Kepada para produser, saya lalu menawarkan apakah boleh kami menggunakan cara kami sendiri. Tidak disangka kedua rekan kerja saya segera menyambutnya. Produser sempat bingung karena kalau mau mudah, script harus diikuti dengan kaku. Mudah diedit, tetapi sulit di ingat talent. Setelah beberapa saat berbincang akhirnya putusan diambil: kita gunakan cara bebas saja.
Anda mau tahu peristiwa kimiawi apa yang terjadi di dalam kepala saya? Seperti yg juga anda alami, dengan cepat kepala kami berubah menjadi enteng. Rekan –rekan kerja saya yang semula miskin senyum tiba-tiba berubah menjadi banyak senyum. Kami mrngubah hafalan menjadi pikiran. Alhasil, waktu rekaman yang saya duga akan berlangsung tiga jam ternyata bisa selesai dalam satu jam. Hasilnya ternyata lebih bagus dari naskah.
Kejadian diatas mengingatkan saya pada beban yang dialami oleh anak-anak kita yang setiap hari dipaksa menghafal. Anak-anak yang terbiasa menghafal akan menjadi anak-anak yang berpengetahuan. Namun harus saya akui, anak-anak yang lebih menghafal dapat terganggu daya terobosan dan motoriknya. Perhatikanlah anak-anak yang dijuluki si kutu buku. Mareka cenderung menjadi anak rumahan yang malas. Dan maaf, perhatikanlah juga birokrat-birokrat senior yang direkrut dari kampus-kampus terkenal dengan IPK tinggi. Saya khawatir, “malas bergerak”nya mereka bukan disebabkan oleh beban pelajaran di masa lalu, melainkan karena terlalu banyak “menghafal”. Kuliah menghafal, peraturan-peraturan pemerintah pun dihafal, bukan ditindaklanjuti. Menjadi cenderung “ingin dilayani”, bukan menjabat untuk melayani.
Deep Understanding
Setahun yang lalu saya pernah menulis kolom yang bercerita bagaimana anak-anak saya bersekolah dengan penuh sukacita di sebuah kota yang sejuk di New Zealand. Di Jakarta, anak saya benar-benar menghadapi kesulitan. Sulit bagi saya menemukan guru yang memahami bahwa anak saya bukanlah orang dewasa dalam ukuran mini. Ia diperlakukan sama dengan yang lain dan mungkin dianggap bodoh (dan sepertinya sejarah berulang seperti yang saya alami dulu). Padahal Albert Einstein pernah mengatakan bahwa semua orang yang dilahirkan di muka bumi ini pada dasarnya adalah genius. Masalahnya mereka selalu diukur kecerdasannya bukan atas apa yang mereka miliki, melainkan atas hal-hal yang tidak mereka miliki.

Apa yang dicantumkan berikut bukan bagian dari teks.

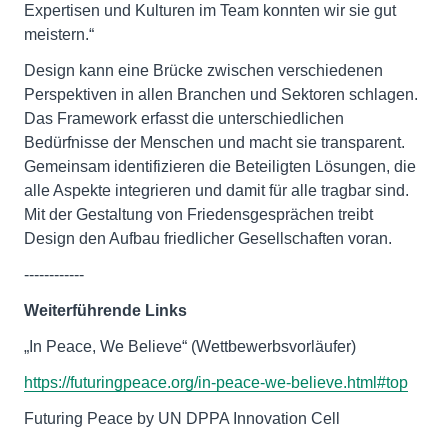
Expertisen und Kulturen im Team konnten wir sie gut
meistern.“
Design kann eine Brücke zwischen verschiedenen
Perspektiven in allen Branchen und Sektoren schlagen.
Das Framework erfasst die unterschiedlichen
Bedürfnisse der Menschen und macht sie transparent.
Gemeinsam identifizieren die Beteiligten Lösungen, die
alle Aspekte integrieren und damit für alle tragbar sind.
Mit der Gestaltung von Friedensgesprächen treibt
Design den Aufbau friedlicher Gesellschaften voran.
------------
Weiterführende
Links
„In Peace, We Believe“ (Wettbewerbsvorläufer)
https://futuringpeace.org/in-peace-we-believe.html#top
Futuring Peace by UN DPPA Innovation Cell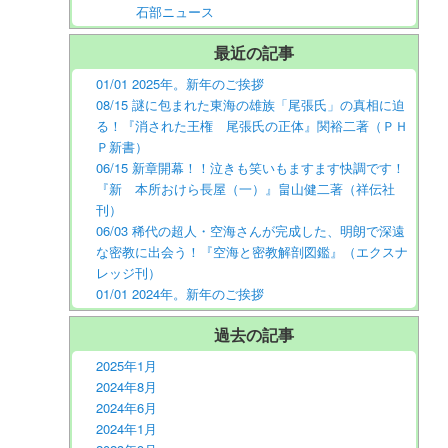
石部ニュース
最近の記事
01/01 2025年。新年のご挨拶
08/15 謎に包まれた東海の雄族「尾張氏」の真相に迫
る！『消された王権 尾張氏の正体』関裕二著（ＰＨ
Ｐ新書）
06/15 新章開幕！！泣きも笑いもますます快調です！
『新 本所おけら長屋（一）』畠山健二著（祥伝社
刊）
06/03 稀代の超人・空海さんが完成した、明朗で深遠
な密教に出会う！『空海と密教解剖図鑑』（エクスナ
レッジ刊）
01/01 2024年。新年のご挨拶
過去の記事
2025年1月
2024年8月
2024年6月
2024年1月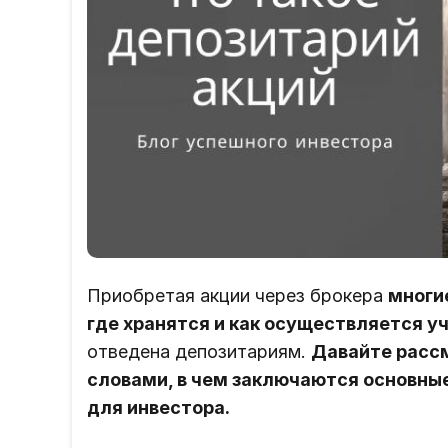
Приобретая акции через брокера
многи
где хранятся и как осуществляется уч
отведена депозитариям.
Давайте расс
словами, в чем заключаются основные
для инвестора.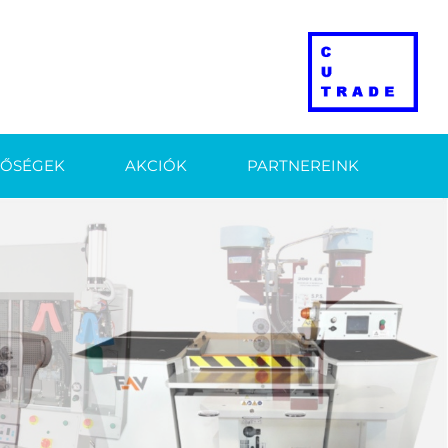
TŐSÉGEK
AKCIÓK
PARTNEREINK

Lantas apa yang membuat anak-anak itu belajar dengan senang dan mencapai prestasinya ? Sebagai masukan kepada para perumus kebijakan, mungkin usulan-usulan berikut ini dapat dipertimbangkan. Pertama, betul bahwa jumlah mata pelajaran dan konten perlu dirampungkan dan hanya hal-hal yang dianggap pentinglah yang perlu diajarkan. Kedua, mata ajaran yang tidak banyak bukan berarti membuang subjek-subjek yang dulu dianggap penting. Berikanlah pilihan kepada siswa agar sedari kecil mereka sudah terbiasa membuat pilihan. Jadi, sejak anak-anak diajak mengambil subjek berdasarkan “apa yang disukai” dan “apa yang dianggap penting” bagi hidupnya.
Ketiga, hentikanlah tradisi menghafal dan bangunlah sistem pendidikan berbasiskan kemampuan belajar dan berfikir. Bedanya antara siswa yang dibesarkan dalam sistem pendidikan berbasiskan tradisi menghafal dengan tradisi berfikir: yang satu lebih berpengetahuan namun tidak kritis sedangkan yang satu sebaliknya. Pengalaman saya sebagai pendidik menunjukkan siswa siswa yang berpengetahuan (dengan menghafal) ternyata kurang memiliki kemampuan berkomunikasi yang lebih terbuka dan kurang aktif bergerak mendaatangi.
Keempat, alihkan kelebaran menjadi kedalaman. anak anak yang belajar harus dialihkan ke dalam berpikir mendalam, bukan sekedar tau banyak namun hanya berada di permukaan. Jadi, perubahan memang diperlukan, tetapi idenya harus dikendalikan. Kalau tidak kita terpaksa harus berubah lagi berkali kali tanpa kejelasan.